BRIEF: All that should come back is the lines of the data below from the one containing "суперфудів, 2023" to the one containing "يقول تعالى في", inclusive, exactly as they stand.

DATA TO EXAMINE:
++++++++

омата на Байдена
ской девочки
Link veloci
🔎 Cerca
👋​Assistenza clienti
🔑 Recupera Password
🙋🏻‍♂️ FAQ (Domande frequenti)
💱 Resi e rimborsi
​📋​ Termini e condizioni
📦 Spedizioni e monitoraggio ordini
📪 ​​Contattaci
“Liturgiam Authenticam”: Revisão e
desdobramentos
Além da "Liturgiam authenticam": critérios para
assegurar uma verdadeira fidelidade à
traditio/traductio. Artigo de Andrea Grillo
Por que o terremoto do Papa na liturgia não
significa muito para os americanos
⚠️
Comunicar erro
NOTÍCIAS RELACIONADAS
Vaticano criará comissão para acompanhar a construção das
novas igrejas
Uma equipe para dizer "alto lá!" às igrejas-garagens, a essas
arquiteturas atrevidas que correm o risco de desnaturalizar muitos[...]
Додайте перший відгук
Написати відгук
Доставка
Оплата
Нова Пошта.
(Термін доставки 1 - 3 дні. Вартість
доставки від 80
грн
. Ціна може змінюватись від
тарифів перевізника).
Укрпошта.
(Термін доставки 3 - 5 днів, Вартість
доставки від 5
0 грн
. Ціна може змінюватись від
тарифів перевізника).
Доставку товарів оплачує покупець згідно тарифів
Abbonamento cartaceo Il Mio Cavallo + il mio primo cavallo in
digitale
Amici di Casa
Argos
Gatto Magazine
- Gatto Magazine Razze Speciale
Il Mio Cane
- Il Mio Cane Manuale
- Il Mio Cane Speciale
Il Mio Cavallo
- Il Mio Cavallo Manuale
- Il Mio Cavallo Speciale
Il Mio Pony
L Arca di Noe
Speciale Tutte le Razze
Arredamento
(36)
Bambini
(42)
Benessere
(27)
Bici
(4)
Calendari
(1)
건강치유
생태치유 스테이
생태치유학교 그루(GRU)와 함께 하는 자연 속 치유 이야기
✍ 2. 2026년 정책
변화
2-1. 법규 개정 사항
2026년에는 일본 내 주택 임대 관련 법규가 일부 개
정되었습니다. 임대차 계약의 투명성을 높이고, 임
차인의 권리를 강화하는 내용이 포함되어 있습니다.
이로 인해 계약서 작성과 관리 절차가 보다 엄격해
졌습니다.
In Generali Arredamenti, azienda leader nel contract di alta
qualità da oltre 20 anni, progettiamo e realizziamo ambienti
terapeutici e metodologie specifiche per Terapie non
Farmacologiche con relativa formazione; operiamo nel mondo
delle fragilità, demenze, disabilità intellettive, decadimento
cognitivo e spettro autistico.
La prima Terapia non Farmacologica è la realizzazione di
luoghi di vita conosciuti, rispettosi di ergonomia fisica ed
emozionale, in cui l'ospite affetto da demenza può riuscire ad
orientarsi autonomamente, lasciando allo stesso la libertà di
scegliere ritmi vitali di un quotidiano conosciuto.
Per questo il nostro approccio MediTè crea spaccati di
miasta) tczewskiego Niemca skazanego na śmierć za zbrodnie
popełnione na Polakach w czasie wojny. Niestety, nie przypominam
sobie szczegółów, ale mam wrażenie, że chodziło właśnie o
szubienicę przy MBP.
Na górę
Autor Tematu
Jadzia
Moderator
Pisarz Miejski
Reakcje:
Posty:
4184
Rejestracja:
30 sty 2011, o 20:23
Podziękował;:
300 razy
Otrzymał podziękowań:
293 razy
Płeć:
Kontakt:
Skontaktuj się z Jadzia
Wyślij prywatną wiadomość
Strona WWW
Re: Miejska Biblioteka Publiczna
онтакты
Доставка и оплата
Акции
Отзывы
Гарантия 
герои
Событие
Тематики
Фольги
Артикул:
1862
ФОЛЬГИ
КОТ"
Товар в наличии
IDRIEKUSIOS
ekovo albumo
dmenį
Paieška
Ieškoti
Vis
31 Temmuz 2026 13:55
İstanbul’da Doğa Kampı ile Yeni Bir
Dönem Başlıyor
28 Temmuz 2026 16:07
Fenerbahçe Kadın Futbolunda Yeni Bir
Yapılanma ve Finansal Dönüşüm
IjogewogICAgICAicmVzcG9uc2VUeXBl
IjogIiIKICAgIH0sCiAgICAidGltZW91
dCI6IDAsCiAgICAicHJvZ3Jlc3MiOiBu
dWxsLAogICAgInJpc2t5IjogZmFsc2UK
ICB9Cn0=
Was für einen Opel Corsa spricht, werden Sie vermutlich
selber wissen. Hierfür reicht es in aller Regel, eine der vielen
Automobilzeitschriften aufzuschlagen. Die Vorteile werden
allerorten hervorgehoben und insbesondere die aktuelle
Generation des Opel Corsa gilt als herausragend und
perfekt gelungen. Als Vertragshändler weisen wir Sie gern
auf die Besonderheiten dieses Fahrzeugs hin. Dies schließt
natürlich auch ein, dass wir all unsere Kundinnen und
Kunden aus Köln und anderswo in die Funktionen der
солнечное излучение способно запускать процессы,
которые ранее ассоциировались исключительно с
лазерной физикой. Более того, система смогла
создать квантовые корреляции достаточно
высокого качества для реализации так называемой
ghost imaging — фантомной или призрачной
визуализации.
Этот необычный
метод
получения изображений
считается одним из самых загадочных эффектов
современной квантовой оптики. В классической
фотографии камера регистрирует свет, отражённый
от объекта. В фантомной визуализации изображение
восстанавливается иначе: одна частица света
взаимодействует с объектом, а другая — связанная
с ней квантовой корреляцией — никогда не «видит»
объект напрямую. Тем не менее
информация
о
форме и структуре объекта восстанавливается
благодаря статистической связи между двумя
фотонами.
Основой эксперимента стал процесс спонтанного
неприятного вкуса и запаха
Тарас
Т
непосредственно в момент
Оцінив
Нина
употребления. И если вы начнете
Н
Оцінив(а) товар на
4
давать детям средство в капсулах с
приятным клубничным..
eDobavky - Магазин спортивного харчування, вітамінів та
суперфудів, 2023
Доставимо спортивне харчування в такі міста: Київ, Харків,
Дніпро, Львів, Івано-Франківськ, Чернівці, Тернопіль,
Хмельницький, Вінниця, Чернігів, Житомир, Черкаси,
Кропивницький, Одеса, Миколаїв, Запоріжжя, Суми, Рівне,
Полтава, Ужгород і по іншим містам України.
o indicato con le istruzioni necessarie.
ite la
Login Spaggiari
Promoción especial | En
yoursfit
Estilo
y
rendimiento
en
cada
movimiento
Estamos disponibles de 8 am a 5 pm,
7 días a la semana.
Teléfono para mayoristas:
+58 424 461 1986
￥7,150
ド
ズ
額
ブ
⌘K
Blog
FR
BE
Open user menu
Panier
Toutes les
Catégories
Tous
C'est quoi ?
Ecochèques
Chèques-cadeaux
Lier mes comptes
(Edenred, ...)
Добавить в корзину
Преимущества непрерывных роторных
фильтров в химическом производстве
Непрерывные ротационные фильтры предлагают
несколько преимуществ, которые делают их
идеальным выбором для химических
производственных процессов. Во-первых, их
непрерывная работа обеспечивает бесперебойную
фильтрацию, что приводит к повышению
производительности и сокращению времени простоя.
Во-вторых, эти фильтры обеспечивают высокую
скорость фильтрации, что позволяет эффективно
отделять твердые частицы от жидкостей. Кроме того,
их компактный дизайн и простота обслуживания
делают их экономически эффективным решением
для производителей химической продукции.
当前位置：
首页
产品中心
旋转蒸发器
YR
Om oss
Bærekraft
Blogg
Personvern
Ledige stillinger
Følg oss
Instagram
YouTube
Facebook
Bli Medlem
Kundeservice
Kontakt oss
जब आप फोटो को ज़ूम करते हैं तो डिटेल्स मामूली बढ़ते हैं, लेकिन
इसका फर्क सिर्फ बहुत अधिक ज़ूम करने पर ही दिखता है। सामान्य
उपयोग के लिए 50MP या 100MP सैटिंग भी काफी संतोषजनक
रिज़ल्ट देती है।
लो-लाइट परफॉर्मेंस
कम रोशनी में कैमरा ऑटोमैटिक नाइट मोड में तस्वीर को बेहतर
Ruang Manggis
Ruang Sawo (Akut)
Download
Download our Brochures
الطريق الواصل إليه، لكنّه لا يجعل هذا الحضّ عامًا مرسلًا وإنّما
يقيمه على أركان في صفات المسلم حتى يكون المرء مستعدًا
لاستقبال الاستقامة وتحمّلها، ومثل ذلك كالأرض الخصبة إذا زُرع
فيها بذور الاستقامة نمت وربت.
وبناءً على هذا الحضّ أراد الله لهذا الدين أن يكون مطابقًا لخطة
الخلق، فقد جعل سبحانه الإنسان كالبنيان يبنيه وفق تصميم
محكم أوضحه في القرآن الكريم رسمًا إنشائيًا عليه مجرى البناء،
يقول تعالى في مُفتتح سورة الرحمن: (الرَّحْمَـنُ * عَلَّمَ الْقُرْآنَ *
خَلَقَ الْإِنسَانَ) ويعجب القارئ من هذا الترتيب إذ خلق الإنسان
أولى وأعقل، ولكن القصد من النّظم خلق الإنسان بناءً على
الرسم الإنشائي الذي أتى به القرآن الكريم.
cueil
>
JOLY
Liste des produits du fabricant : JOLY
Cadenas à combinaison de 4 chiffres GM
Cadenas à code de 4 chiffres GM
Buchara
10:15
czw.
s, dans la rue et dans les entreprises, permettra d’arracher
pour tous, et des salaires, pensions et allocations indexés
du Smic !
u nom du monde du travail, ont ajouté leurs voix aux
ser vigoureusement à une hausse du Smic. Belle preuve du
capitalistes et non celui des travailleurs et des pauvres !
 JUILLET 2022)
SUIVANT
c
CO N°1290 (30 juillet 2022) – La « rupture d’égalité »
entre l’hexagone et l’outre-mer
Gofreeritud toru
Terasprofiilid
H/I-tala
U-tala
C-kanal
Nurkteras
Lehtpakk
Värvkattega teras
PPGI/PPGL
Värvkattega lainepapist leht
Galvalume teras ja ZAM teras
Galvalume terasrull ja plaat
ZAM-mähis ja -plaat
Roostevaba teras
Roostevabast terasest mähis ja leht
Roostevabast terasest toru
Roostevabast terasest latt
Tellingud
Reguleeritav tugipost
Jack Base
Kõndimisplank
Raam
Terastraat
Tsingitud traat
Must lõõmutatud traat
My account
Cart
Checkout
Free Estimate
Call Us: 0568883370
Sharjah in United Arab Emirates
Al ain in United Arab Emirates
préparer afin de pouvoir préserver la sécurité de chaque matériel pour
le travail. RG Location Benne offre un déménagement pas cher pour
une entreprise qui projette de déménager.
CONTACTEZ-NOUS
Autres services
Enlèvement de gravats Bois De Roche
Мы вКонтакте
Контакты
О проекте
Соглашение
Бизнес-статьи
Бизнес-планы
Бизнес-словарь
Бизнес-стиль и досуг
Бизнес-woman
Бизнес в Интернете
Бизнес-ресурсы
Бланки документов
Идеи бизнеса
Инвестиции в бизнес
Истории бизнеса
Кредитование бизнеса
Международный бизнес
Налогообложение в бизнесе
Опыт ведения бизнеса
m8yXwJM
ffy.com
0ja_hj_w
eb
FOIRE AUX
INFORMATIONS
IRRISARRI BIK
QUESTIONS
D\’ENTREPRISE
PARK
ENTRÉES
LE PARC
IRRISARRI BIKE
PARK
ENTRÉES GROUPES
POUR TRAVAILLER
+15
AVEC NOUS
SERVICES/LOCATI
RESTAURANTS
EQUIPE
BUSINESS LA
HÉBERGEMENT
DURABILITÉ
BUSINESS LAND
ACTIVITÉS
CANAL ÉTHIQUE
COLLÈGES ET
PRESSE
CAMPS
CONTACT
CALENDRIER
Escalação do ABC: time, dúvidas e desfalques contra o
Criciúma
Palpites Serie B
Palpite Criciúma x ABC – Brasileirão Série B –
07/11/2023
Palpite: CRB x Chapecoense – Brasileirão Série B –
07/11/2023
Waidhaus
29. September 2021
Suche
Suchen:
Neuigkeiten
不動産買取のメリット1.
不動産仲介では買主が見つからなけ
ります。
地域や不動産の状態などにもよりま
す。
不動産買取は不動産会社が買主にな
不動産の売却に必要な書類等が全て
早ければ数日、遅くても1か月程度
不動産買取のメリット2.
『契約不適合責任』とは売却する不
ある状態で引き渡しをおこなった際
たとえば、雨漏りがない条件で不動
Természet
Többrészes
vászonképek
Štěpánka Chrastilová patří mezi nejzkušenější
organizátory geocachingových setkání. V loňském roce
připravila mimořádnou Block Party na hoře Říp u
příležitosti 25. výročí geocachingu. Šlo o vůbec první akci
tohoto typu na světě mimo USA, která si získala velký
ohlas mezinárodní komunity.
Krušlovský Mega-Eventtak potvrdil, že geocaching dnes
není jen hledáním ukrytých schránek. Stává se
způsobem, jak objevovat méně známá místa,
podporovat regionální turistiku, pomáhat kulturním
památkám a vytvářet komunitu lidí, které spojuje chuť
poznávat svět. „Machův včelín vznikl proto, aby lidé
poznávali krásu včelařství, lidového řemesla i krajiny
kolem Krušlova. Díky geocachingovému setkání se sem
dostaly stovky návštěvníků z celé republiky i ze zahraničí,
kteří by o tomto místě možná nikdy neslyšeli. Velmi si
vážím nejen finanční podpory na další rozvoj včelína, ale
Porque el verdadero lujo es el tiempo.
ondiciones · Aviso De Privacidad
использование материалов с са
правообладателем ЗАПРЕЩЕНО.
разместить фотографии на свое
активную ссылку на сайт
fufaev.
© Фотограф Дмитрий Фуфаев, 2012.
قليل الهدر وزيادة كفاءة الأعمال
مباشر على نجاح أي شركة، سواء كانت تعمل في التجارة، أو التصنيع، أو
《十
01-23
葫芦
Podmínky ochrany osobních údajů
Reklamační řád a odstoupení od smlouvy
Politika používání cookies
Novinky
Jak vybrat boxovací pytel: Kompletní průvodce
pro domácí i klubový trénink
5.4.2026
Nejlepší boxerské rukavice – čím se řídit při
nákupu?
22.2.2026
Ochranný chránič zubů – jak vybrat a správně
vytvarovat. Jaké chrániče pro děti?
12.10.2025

++++++++

RESPONSE BELOW:
суперфудів, 2023
Доставимо спортивне харчування в такі міста: Київ, Харків,
Дніпро, Львів, Івано-Франківськ, Чернівці, Тернопіль,
Хмельницький, Вінниця, Чернігів, Житомир, Черкаси,
Кропивницький, Одеса, Миколаїв, Запоріжжя, Суми, Рівне,
Полтава, Ужгород і по іншим містам України.
o indicato con le istruzioni necessarie.
ite la
Login Spaggiari
Promoción especial | En
yoursfit
Estilo
y
rendimiento
en
cada
movimiento
Estamos disponibles de 8 am a 5 pm,
7 días a la semana.
Teléfono para mayoristas:
+58 424 461 1986
￥7,150
ド
ズ
額
ブ
⌘K
Blog
FR
BE
Open user menu
Panier
Toutes les
Catégories
Tous
C'est quoi ?
Ecochèques
Chèques-cadeaux
Lier mes comptes
(Edenred, ...)
Добавить в корзину
Преимущества непрерывных роторных
фильтров в химическом производстве
Непрерывные ротационные фильтры предлагают
несколько преимуществ, которые делают их
идеальным выбором для химических
производственных процессов. Во-первых, их
непрерывная работа обеспечивает бесперебойную
фильтрацию, что приводит к повышению
производительности и сокращению времени простоя.
Во-вторых, эти фильтры обеспечивают высокую
скорость фильтрации, что позволяет эффективно
отделять твердые частицы от жидкостей. Кроме того,
их компактный дизайн и простота обслуживания
делают их экономически эффективным решением
для производителей химической продукции.
当前位置：
首页
产品中心
旋转蒸发器
YR
Om oss
Bærekraft
Blogg
Personvern
Ledige stillinger
Følg oss
Instagram
YouTube
Facebook
Bli Medlem
Kundeservice
Kontakt oss
जब आप फोटो को ज़ूम करते हैं तो डिटेल्स मामूली बढ़ते हैं, लेकिन
इसका फर्क सिर्फ बहुत अधिक ज़ूम करने पर ही दिखता है। सामान्य
उपयोग के लिए 50MP या 100MP सैटिंग भी काफी संतोषजनक
रिज़ल्ट देती है।
लो-लाइट परफॉर्मेंस
कम रोशनी में कैमरा ऑटोमैटिक नाइट मोड में तस्वीर को बेहतर
Ruang Manggis
Ruang Sawo (Akut)
Download
Download our Brochures
الطريق الواصل إليه، لكنّه لا يجعل هذا الحضّ عامًا مرسلًا وإنّما
يقيمه على أركان في صفات المسلم حتى يكون المرء مستعدًا
لاستقبال الاستقامة وتحمّلها، ومثل ذلك كالأرض الخصبة إذا زُرع
فيها بذور الاستقامة نمت وربت.
وبناءً على هذا الحضّ أراد الله لهذا الدين أن يكون مطابقًا لخطة
الخلق، فقد جعل سبحانه الإنسان كالبنيان يبنيه وفق تصميم
محكم أوضحه في القرآن الكريم رسمًا إنشائيًا عليه مجرى البناء،
يقول تعالى في مُفتتح سورة الرحمن: (الرَّحْمَـنُ * عَلَّمَ الْقُرْآنَ *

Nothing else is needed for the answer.